== Records for the exercise ==
--------
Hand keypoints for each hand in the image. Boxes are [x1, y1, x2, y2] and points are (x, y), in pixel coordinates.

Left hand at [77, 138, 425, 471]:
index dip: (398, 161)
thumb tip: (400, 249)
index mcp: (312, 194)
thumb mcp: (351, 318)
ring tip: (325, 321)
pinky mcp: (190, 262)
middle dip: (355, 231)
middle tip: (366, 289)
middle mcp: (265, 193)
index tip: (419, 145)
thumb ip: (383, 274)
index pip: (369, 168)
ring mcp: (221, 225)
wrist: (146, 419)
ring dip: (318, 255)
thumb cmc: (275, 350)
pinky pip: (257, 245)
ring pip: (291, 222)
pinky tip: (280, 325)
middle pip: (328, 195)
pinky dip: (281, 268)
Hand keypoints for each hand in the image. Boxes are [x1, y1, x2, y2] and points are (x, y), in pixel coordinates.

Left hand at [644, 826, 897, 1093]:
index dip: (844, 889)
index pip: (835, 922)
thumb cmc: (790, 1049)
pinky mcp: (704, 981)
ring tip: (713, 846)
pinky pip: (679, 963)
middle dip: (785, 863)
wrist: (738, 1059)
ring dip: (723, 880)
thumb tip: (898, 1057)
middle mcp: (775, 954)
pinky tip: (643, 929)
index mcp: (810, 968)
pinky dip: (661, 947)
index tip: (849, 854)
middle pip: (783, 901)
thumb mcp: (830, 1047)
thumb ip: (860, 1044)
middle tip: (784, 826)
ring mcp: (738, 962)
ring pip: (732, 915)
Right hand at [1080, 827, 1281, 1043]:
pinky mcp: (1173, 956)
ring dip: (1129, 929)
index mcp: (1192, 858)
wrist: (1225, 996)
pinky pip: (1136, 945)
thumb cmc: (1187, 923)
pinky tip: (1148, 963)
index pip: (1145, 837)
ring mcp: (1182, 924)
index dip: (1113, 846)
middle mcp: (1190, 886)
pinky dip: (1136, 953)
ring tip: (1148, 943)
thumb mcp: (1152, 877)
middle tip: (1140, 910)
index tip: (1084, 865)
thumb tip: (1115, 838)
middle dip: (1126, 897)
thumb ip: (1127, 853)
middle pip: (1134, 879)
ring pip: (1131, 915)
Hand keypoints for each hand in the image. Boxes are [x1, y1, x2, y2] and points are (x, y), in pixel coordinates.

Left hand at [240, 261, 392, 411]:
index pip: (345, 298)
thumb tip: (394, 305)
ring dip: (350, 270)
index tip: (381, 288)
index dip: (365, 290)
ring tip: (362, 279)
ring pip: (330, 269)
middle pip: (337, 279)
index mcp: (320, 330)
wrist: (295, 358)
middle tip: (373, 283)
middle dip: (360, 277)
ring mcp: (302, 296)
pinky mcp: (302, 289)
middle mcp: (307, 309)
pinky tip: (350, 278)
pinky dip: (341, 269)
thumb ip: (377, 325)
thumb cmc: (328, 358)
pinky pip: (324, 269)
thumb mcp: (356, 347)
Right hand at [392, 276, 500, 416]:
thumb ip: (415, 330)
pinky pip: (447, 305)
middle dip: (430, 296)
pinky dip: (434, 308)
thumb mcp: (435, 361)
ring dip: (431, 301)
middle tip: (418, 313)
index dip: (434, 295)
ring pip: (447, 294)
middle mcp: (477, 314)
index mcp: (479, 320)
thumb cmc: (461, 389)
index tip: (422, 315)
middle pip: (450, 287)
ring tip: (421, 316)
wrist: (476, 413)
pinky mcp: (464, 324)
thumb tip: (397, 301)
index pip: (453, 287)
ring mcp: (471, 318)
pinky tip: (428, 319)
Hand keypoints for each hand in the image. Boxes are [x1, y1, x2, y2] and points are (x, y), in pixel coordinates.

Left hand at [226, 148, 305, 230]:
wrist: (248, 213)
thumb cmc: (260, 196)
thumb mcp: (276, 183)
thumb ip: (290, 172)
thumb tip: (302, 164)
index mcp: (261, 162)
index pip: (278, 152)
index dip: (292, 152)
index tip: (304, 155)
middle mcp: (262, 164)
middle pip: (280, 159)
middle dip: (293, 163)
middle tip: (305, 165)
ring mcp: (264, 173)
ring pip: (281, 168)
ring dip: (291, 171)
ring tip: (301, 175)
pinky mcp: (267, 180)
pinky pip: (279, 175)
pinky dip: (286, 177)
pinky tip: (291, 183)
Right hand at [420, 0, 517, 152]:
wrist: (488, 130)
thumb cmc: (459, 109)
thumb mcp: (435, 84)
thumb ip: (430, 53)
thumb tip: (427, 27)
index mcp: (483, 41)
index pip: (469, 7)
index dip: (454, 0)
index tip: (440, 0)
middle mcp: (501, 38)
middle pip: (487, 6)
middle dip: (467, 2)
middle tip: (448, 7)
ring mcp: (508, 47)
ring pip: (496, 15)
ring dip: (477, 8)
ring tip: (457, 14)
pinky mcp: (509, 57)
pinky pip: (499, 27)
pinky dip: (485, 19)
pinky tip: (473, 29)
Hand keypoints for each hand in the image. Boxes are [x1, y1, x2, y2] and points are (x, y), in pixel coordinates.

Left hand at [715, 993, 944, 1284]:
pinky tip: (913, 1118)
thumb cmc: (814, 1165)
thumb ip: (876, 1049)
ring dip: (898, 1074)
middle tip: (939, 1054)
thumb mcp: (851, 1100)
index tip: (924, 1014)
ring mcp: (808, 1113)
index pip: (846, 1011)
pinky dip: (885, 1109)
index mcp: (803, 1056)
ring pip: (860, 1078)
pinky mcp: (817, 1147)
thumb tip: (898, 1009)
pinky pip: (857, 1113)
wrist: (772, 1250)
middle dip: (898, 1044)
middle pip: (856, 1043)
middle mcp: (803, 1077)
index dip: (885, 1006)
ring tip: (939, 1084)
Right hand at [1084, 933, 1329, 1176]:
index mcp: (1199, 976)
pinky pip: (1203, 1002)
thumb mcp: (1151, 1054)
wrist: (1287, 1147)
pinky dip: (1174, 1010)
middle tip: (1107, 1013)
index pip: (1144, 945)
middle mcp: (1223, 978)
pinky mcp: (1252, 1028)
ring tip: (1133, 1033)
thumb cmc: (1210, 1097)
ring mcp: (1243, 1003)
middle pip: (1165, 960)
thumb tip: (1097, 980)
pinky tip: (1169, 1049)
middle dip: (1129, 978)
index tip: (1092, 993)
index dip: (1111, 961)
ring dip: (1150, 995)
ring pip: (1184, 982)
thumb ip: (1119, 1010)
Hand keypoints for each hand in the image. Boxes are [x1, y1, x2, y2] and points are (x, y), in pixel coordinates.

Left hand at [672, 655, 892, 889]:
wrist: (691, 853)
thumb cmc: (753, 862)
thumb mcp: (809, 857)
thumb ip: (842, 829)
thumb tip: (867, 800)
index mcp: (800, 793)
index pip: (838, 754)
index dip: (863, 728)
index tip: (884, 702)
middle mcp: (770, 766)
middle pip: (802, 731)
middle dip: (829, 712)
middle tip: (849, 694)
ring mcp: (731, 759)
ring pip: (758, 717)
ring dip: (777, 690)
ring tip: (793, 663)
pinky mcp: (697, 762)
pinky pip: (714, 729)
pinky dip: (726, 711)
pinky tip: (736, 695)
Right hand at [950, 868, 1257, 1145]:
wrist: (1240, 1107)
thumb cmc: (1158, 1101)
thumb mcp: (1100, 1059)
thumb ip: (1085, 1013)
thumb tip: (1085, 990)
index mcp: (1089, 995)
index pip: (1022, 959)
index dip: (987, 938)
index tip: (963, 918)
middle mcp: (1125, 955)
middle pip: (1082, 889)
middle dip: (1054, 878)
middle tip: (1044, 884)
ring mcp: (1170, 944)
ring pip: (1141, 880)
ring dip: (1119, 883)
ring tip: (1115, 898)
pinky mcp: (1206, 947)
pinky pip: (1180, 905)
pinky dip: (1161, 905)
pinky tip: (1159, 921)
--------
== Exercise details ==
The task calls for all lines in the entries that hold "wrist".

== Written solution ==
wrist: (146, 419)
wrist: (738, 1059)
wrist: (1225, 996)
wrist: (295, 358)
wrist: (476, 413)
wrist: (248, 213)
wrist: (488, 130)
wrist: (772, 1250)
wrist: (1287, 1147)
wrist: (691, 853)
wrist: (1240, 1107)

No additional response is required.